begin Text section

# Completed Simpson and Shipton



## SBWHART (May 20, 2012)

Well got it finished

 ;D ;D ;D ;D

Her's a few Glamour shots and the Vid of it running












And the vid

[ame]http://youtu.be/kxpAIlInObk[/ame]

Enjoy

Stew


----------



## rabdouglas (May 20, 2012)

shear class


----------



## compspecial (May 20, 2012)

Hello Stew, your engine is fascinating to watch and so smooth, I wonder how many were built in full size and whether they were a practical success. What sort of finish have you used? it looks great!
                         Stew


----------



## ronkh (May 20, 2012)

Stew,

That's a fantastic engine! Well done.

So, what's next?

Kind regards,

Ron.


----------



## SBWHART (May 20, 2012)

Hi Stew

Only one was ever made for certain it was displayed at the great exhibition in 1852 powering a spinning machine, a second may have bin made but their is no definite evidence of this, they weren't very successful as only one was made, the original had sprung loaded side plates to take up wear.

The finish is just mat black, started off with an acid etch followed by a grey primer then a few coats of the black.

Thanks for you're interest.

Stew


----------



## bearcar1 (May 20, 2012)

Absolutely marvelous Stew! It is such an interesting design, and quite a rare one indeed. I really admire the finish you put on, so industrial looking and yet elegant all at the same time. BRAVO!! Thm:

BC1
Jim


----------



## arnoldb (May 20, 2012)

:bow: :bow: :bow:
That is stunningly beautiful Stew - excellent job and a real pleasure to behold Thm:

Well Done!

Kind regards, Arnold


----------



## steamer (May 20, 2012)

Beautifully done Stew!  That's a great and unique model to attempt and complete!

Well done!  :bow:

Dave


----------



## doubletop (May 21, 2012)

end Text section

Exercise instructions —
1. In the Simpson and Shipton thread, rewrite the paragraph beginning "Only one was ever made" as a short bulleted list that keeps its main facts.
2. According to the Simpson and Shipton thread, what came right after the acid etch in the model's finish?
3. Check each statement against the Simpson and Shipton thread and answer yes or no, quoting the words that decide it: (a) The original engine had spring-loaded side plates. (b) The finish began with a grey primer. (c) At the exhibition, the engine powered a spinning machine.
You won't need the records for any of this.

begin Record extracts

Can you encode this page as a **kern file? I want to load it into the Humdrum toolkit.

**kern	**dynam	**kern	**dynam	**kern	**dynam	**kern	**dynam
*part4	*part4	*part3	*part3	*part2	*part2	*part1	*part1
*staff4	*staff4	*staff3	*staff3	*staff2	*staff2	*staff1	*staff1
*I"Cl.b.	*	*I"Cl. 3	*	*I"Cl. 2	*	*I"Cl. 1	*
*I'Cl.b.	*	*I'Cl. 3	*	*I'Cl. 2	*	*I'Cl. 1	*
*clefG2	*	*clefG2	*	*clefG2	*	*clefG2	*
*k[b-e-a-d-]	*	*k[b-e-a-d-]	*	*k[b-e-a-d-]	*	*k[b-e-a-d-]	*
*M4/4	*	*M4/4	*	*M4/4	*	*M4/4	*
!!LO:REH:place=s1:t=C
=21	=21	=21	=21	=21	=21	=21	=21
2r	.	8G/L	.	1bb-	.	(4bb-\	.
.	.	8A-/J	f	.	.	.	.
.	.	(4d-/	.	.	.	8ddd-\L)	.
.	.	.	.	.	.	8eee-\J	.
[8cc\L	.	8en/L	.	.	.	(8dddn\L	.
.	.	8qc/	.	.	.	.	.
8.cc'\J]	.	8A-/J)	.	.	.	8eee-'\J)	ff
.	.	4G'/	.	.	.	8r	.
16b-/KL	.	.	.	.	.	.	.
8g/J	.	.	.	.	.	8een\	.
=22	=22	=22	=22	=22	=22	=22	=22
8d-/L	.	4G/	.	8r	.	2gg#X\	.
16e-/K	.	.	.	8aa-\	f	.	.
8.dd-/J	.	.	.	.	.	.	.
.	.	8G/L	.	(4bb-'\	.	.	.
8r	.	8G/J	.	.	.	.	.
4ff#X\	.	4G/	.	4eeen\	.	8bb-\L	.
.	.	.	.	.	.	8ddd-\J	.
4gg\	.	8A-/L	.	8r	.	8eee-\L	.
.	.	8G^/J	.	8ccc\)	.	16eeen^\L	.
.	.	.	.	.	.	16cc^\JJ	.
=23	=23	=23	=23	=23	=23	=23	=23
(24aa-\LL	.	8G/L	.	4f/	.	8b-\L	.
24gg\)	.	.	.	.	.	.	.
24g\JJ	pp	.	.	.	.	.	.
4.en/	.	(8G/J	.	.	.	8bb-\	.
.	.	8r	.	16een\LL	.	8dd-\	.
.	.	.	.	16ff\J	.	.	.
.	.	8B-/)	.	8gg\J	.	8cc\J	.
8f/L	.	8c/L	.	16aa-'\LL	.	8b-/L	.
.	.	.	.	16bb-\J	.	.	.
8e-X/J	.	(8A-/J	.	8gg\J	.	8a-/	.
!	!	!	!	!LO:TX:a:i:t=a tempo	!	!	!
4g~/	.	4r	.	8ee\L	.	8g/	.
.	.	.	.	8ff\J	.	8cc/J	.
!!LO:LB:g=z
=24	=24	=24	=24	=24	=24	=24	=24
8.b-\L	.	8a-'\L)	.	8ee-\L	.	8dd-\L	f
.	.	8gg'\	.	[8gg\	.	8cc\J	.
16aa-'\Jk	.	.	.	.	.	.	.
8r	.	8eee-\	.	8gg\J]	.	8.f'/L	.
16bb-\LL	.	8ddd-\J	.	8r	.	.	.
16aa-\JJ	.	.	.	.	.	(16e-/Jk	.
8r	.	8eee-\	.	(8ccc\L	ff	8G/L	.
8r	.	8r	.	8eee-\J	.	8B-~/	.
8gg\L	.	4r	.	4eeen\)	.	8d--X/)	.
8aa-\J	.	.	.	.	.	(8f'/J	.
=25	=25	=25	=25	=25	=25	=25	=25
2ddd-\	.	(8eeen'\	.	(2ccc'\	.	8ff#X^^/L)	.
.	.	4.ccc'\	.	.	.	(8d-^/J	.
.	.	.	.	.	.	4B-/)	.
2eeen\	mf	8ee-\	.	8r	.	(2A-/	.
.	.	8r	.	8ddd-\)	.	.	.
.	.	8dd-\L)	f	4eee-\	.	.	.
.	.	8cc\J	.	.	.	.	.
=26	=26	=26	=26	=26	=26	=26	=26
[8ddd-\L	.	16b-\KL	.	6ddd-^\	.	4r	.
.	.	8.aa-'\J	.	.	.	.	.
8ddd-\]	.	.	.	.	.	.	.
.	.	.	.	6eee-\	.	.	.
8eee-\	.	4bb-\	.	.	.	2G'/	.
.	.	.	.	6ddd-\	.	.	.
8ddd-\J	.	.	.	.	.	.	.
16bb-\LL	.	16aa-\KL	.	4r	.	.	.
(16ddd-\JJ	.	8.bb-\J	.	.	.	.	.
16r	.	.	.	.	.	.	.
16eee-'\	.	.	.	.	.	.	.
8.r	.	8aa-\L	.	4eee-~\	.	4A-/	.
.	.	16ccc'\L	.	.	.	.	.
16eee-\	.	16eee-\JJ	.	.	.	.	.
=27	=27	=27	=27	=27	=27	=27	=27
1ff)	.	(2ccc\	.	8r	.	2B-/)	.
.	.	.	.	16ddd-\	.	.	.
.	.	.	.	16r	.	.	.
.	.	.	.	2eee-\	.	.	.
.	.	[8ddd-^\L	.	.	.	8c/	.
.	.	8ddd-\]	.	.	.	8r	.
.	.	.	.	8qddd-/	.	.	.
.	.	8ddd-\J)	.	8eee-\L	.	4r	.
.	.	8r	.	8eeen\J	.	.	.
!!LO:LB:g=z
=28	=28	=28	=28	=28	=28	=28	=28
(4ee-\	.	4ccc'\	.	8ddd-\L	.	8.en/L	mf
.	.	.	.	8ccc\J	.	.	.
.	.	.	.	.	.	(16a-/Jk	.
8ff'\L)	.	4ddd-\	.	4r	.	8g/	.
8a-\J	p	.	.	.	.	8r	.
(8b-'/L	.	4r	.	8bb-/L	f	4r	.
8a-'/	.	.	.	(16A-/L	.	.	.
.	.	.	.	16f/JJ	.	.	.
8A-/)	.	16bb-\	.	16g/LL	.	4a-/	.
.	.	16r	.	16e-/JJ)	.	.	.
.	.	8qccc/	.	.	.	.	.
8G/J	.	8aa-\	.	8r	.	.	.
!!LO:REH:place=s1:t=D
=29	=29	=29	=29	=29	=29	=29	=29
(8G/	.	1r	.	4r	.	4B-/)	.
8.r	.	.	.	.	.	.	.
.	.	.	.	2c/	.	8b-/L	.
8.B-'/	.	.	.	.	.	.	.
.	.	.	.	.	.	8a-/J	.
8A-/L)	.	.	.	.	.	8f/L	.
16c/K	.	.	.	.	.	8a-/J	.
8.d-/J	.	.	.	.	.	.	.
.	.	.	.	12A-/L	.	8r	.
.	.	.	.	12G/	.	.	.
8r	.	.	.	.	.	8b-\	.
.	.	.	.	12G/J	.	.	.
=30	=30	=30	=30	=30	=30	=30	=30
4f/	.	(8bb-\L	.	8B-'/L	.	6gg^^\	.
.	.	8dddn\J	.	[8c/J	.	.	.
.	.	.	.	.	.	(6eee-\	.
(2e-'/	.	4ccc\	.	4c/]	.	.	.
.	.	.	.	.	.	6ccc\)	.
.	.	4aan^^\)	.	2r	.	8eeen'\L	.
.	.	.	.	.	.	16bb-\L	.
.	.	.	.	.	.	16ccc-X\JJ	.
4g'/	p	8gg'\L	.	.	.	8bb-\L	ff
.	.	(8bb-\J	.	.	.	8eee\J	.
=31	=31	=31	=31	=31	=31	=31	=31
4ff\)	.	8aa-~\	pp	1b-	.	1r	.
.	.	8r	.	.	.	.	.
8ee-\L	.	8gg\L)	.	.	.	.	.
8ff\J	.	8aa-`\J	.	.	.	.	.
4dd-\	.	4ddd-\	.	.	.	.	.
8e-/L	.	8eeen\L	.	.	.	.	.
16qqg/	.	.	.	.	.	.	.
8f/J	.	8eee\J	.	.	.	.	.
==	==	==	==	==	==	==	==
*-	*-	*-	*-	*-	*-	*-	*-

end Record extracts

Answers to the problems —
1.
- Only one was made for certain.
- It was displayed at the great exhibition in 1852, powering a spinning machine.
- A second may have been made, but there is no definite evidence of it.
- They weren't very successful, since only one was made.
- The original had spring-loaded side plates to take up wear.

2. A grey primer.

3.
(a) Yes: "the original had sprung loaded side plates to take up wear"
(b) No: "started off with an acid etch followed by a grey primer"
(c) Yes: "displayed at the great exhibition in 1852 powering a spinning machine"